--- PROMPT ---
Rename "stone farm building" as "stone barn" everywhere it appears in the data below, leaving all other text unchanged and the pictures out of your answer.

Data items

_ _ _

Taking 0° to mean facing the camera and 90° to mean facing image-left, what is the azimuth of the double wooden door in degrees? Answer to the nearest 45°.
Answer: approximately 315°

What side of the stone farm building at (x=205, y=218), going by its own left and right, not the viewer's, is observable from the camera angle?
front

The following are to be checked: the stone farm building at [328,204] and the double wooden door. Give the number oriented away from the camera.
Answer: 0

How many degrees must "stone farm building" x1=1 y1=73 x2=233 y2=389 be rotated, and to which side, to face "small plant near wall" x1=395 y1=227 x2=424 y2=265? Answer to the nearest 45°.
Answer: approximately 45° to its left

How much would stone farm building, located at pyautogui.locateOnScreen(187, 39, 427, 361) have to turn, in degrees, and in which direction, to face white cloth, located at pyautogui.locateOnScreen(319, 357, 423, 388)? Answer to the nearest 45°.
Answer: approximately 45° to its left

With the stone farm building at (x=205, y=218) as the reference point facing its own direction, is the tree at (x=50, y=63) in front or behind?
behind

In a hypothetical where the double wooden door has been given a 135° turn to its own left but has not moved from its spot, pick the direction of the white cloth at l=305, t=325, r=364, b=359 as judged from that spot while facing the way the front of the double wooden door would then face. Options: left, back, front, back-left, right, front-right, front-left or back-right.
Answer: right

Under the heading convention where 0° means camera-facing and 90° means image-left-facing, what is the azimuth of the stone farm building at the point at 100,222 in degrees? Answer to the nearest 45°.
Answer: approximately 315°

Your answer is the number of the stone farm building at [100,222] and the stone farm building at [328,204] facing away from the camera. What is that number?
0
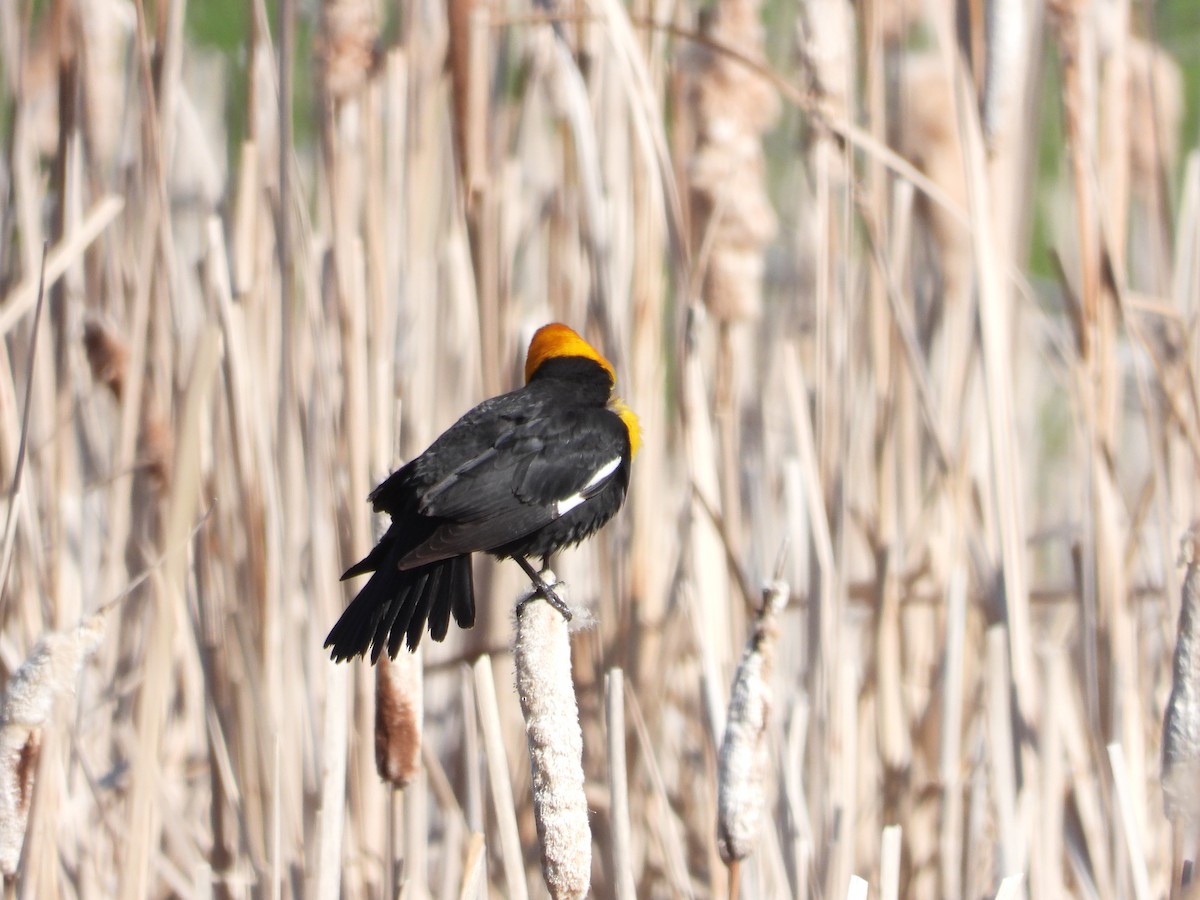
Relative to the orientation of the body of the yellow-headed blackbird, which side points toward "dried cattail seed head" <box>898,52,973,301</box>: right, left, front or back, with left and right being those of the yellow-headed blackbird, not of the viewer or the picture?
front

_ _ _

--- RESULT BELOW ---
Taking 0° to mean facing the camera and 90° to mean facing image-left, what is the azimuth of the double wooden door in degrees? Answer to the nearest 45°.
Answer: approximately 315°

What side of the stone barn at (x=205, y=218), going by its own left and right, not the viewer's, is observable from the camera angle?
front

The following are to be checked: the stone barn at [328,204] and the double wooden door. Give the number oriented away from the camera.
Answer: 0

How many degrees must "stone barn" x1=1 y1=73 x2=233 y2=389 be rotated, and to which side, to face "small plant near wall" x1=395 y1=227 x2=424 y2=265? Answer to the nearest 45°.
Answer: approximately 45° to its left

How much would stone barn, located at pyautogui.locateOnScreen(187, 39, 427, 361) have to turn, in degrees, and in which direction, to face white cloth, located at pyautogui.locateOnScreen(319, 357, 423, 388)? Answer to the nearest 45°.
Answer: approximately 45° to its left

With the stone barn at (x=205, y=218) as the reference point facing its own direction, is the tree at (x=50, y=63) in front or behind?
behind

In a hypothetical where the double wooden door has been given a 135° turn to its own left but has not moved from its spot, pick the direction of the white cloth at l=305, t=325, r=364, b=359 as judged from that spot while facing the way the front of the double wooden door would then face. Options: left, back, front, back-left, right, front-right, front-left or back-right.
Answer: right

Under the heading convention where 0° means camera-facing and 90° means image-left-facing, what is the azimuth of the stone barn at the point at 100,222 in degrees? Answer to the nearest 45°.
Answer: approximately 315°

Your answer is the number of the stone barn at [100,222] and the stone barn at [328,204] facing away from the camera. What is that number?
0
Relative to the orientation of the body of the yellow-headed blackbird, which side points toward "dried cattail seed head" <box>898,52,973,301</box>: right, left, front or back, with left and right being those of the yellow-headed blackbird, not of the viewer or the picture?
front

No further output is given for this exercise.